The Mainland Connection: The Politics of Identity as Constructed by the Hong Kong Museum of History
The Hong Kong Museum of History, located in a complex right across from the Hong Kong Science Museum at Chatham Road South in Tsim Sha Tsui, on Hong Kong’s Kowloon side, is one of the most prominent institutions that educate the public on Hong Kong history. The museum measures 17,500 square meters, boasts two floors and eight permanent galleries, spans over 400 million years of Hong Kong History, and enjoys a status as one of the most popular cultural destinations for tourists and school groups alike. The permanent exhibit, called “The Hong Kong Story,” begins its tale from the development of Hong Kong as an island in the Devonian period and closes with the 1997 handover (HKMH).
Because I had known that Hong Kong was a city composed of multiple fragments of cultures, I had planned to research how the Hong Kong Museum of History portrayed Hong Kong’s history and shaped its cultural identity. Before I even set foot in the museum, however, a few experiences were already shaping my approach to my research. In the weeks before I left for Hong Kong, a friend gave me a tip: though I speak both English and Mandarin, he advised me to speak only English in Hong Kong because of the growing anti-mainland sentiment.

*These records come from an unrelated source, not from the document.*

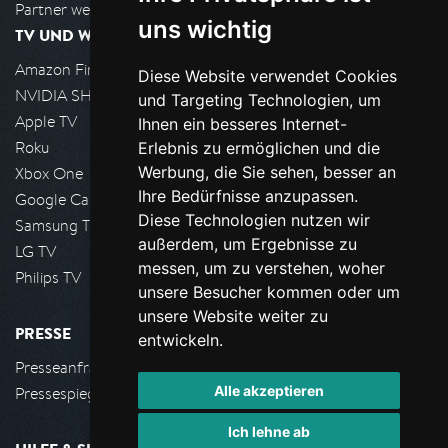
Partner werden
uns wichtig
TV UND WOHNZIMMER
Amazon FireTV
Diese Website verwendet Cookies
NVIDIA SHIELD, Google TV
und Targeting Technologien, um
Apple TV
Ihnen ein besseres Internet-
Roku
Erlebnis zu ermöglichen und die
Werbung, die Sie sehen, besser an
Xbox One
Ihre Bedürfnisse anzupassen.
Google Cast
Diese Technologien nutzen wir
Samsung TV
außerdem, um Ergebnisse zu
LG TV
messen, um zu verstehen, woher
Philips TV
unsere Besucher kommen oder um
unsere Website weiter zu
PRESSE
entwickeln.
Presseanfrage stellen
Alle akzeptieren
Pressespiegel
Ich lehne ab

The South China Morning Post delivered to my hotel door each morning, with articles headed “Students prefer Hong Kong identity: Poll” and “Speakers Deride HK Nativism,” seemed to prove his point within the first few days of my stay. I began to hypothesize that the museum would actually fashion Hong Kong as a unique entity apart from China, as a reflection of popular sentiment in Hong Kong. Try as I might, however, by the end of my first museum visit, I was disappointed that I still had not found the pro-nativism texts I was looking for.
It was only when I was watching the last video on Hong Kong's history in the museum's last exhibit, when a sequence on Tiananmen flashed across the screen, that I realized I had been searching for the wrong thing all along. Throughout the museum, all of the exhibits and didactic texts had actually grounded Hong Kong identity within a greater Chinese cultural identity.